Displaying experimental results

Walk through the following list and descibe an observation at each item that would stop you doing the rest.

  • Visualize the data, somehow.
  • Check if the central tendency of one distribution is better than the other; e.g. compare their median values.
  • Check the different between the central tendencies is not some small effect.
  • Check if the distributions are significantly different;

In the above list, why check for small effect before doing the bootstrap?

Tuning

List some magic tuning parameters for

  • Any learner (hint: train/test size; stratified vs raw sampling; discretization)
  • K-NN classifiers (for details on that, see section 2.2 of the TEAK paper
  • Decision tree learners
  • Random forests

Here's pseudo-code for an optimizer called differential evolution (fyi- a full working version is on-line). In summary:

  • Run over a population pop of possibilities
  • At each step, build a new possibility by smearing together three old possibilities
  • If new better than old, replace old in pop.

This means that, as the search progress, we are building new ideas from old ideas that are growing steadily better and better.

*PROBLEM SET:*
1) Using the text on displaying results and tuning, decide whether each statement agrees with it. For each, answer yes or no and quote the words that decide it. (a) The differential evolution pseudo-code builds a new possibility by combining three old possibilities. (b) A new possibility replaces an old one in the population even when it is worse. (c) Random forests are among the learners whose tuning parameters are to be listed.
2) List every entry that the text on displaying results and tuning gives under "List some magic tuning parameters for".
None of the records are needed for these tasks.

[Figure understanding tasks]
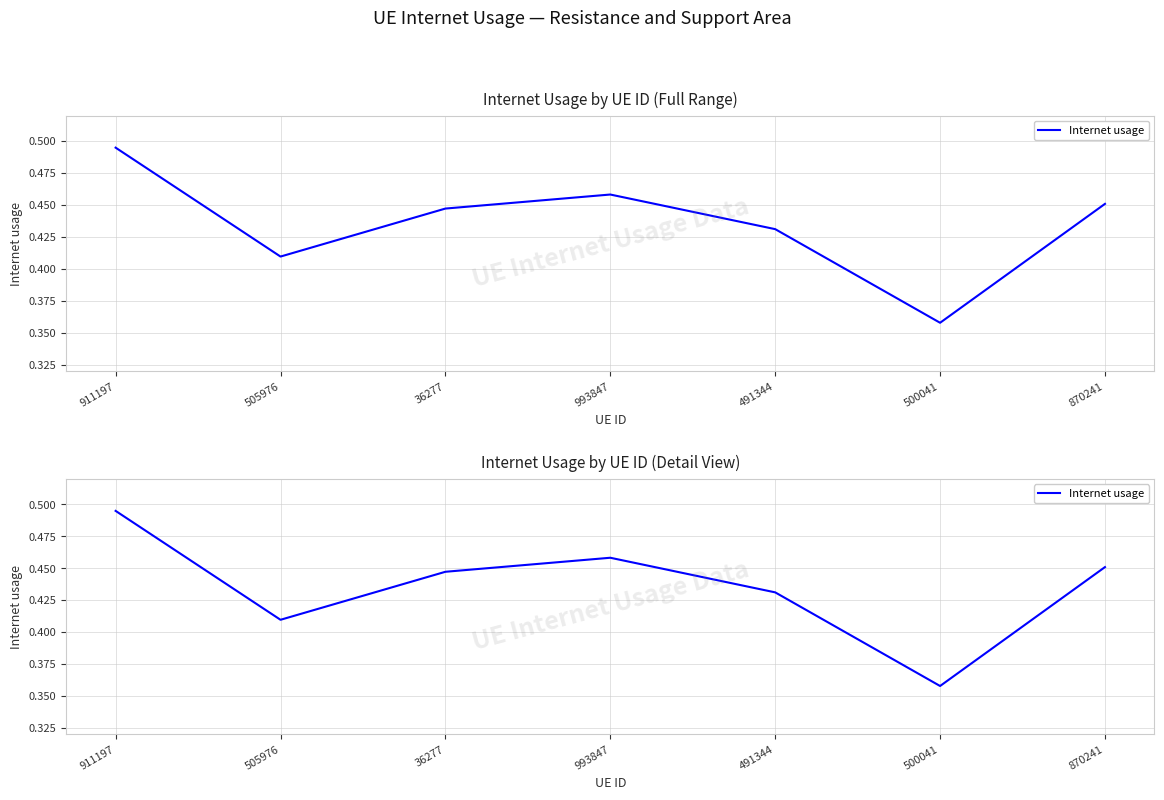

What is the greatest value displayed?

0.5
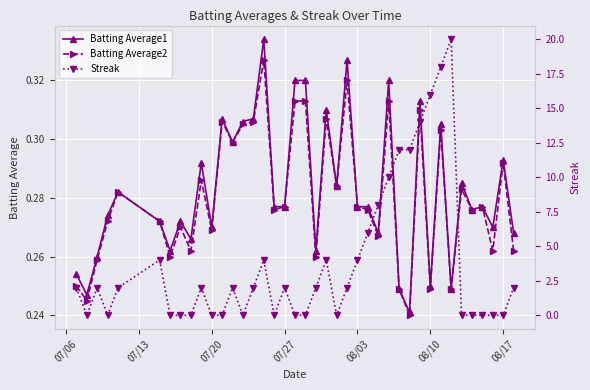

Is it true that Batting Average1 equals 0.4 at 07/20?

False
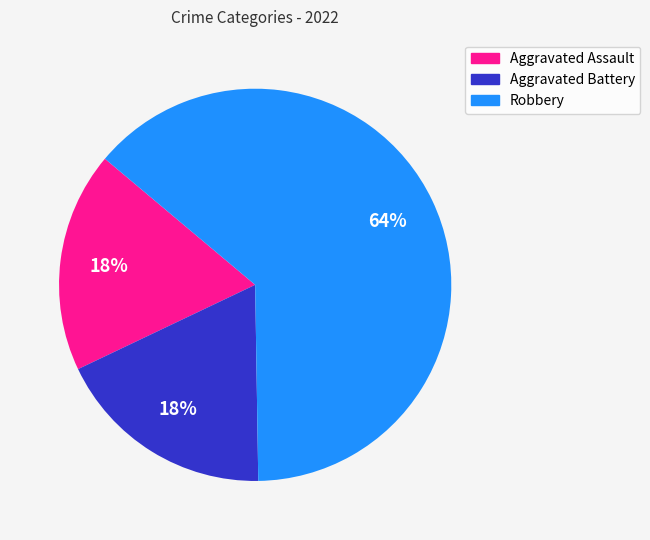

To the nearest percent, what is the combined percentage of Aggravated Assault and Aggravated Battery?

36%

==

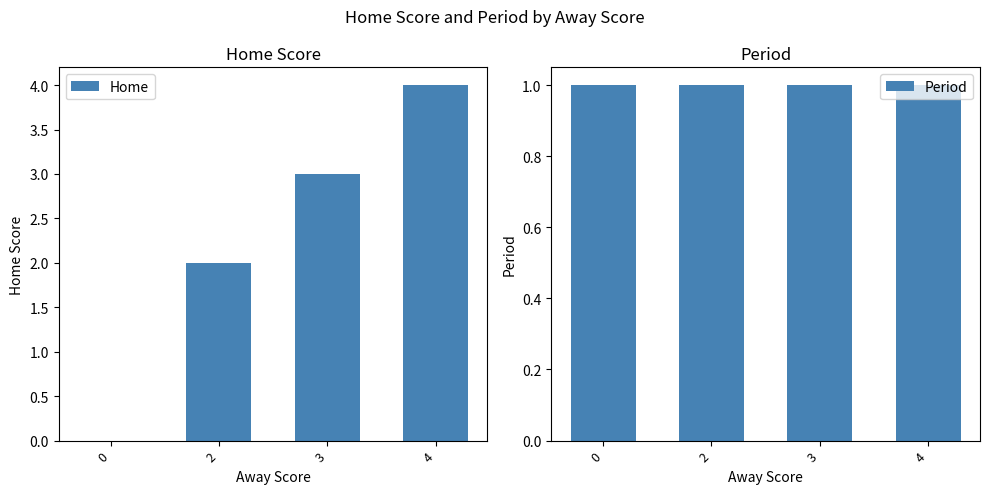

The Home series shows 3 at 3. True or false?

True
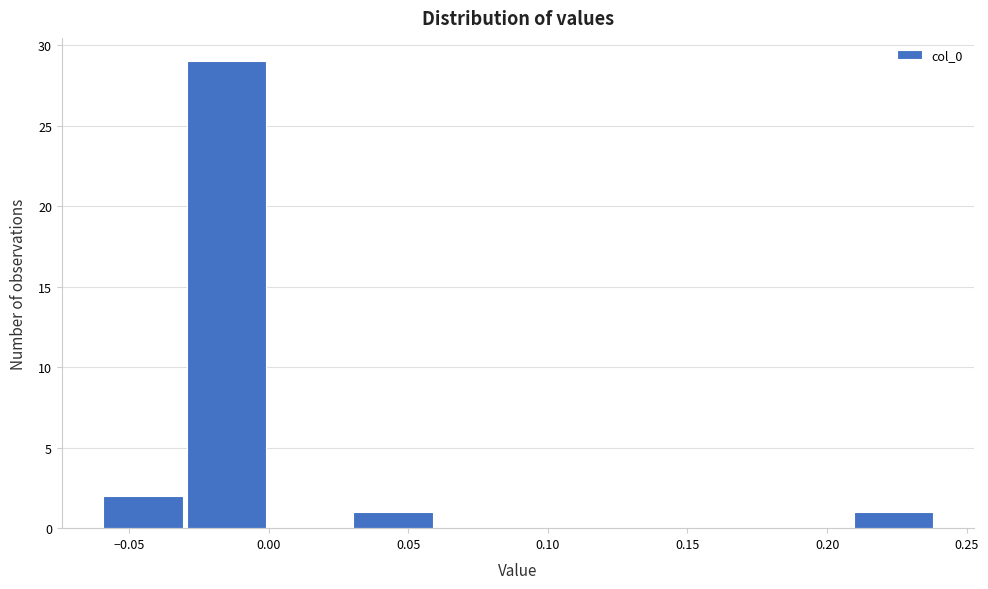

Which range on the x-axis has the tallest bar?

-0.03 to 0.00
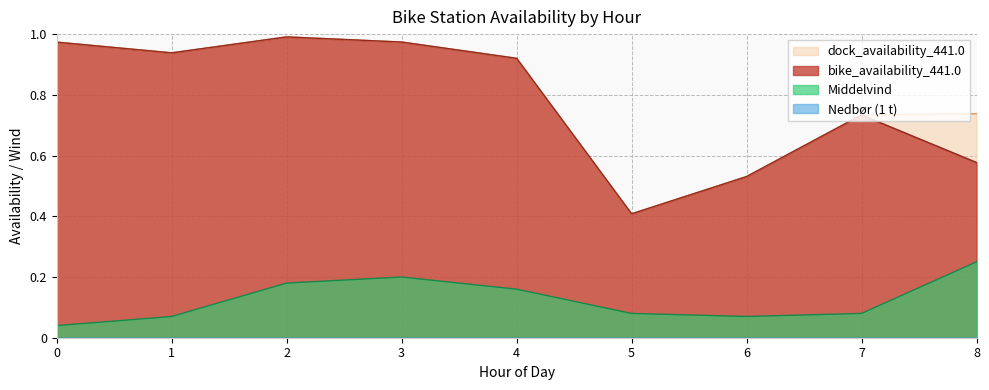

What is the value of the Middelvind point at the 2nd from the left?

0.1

*LIST OF SOLUTIONS:*
1)
(a) Yes: "build a new possibility by smearing together three old possibilities"
(b) No: "If new better than old, replace old in pop."
(c) Yes: "Random forests"

2)
- Any learner
- K-NN classifiers
- Decision tree learners
- Random forests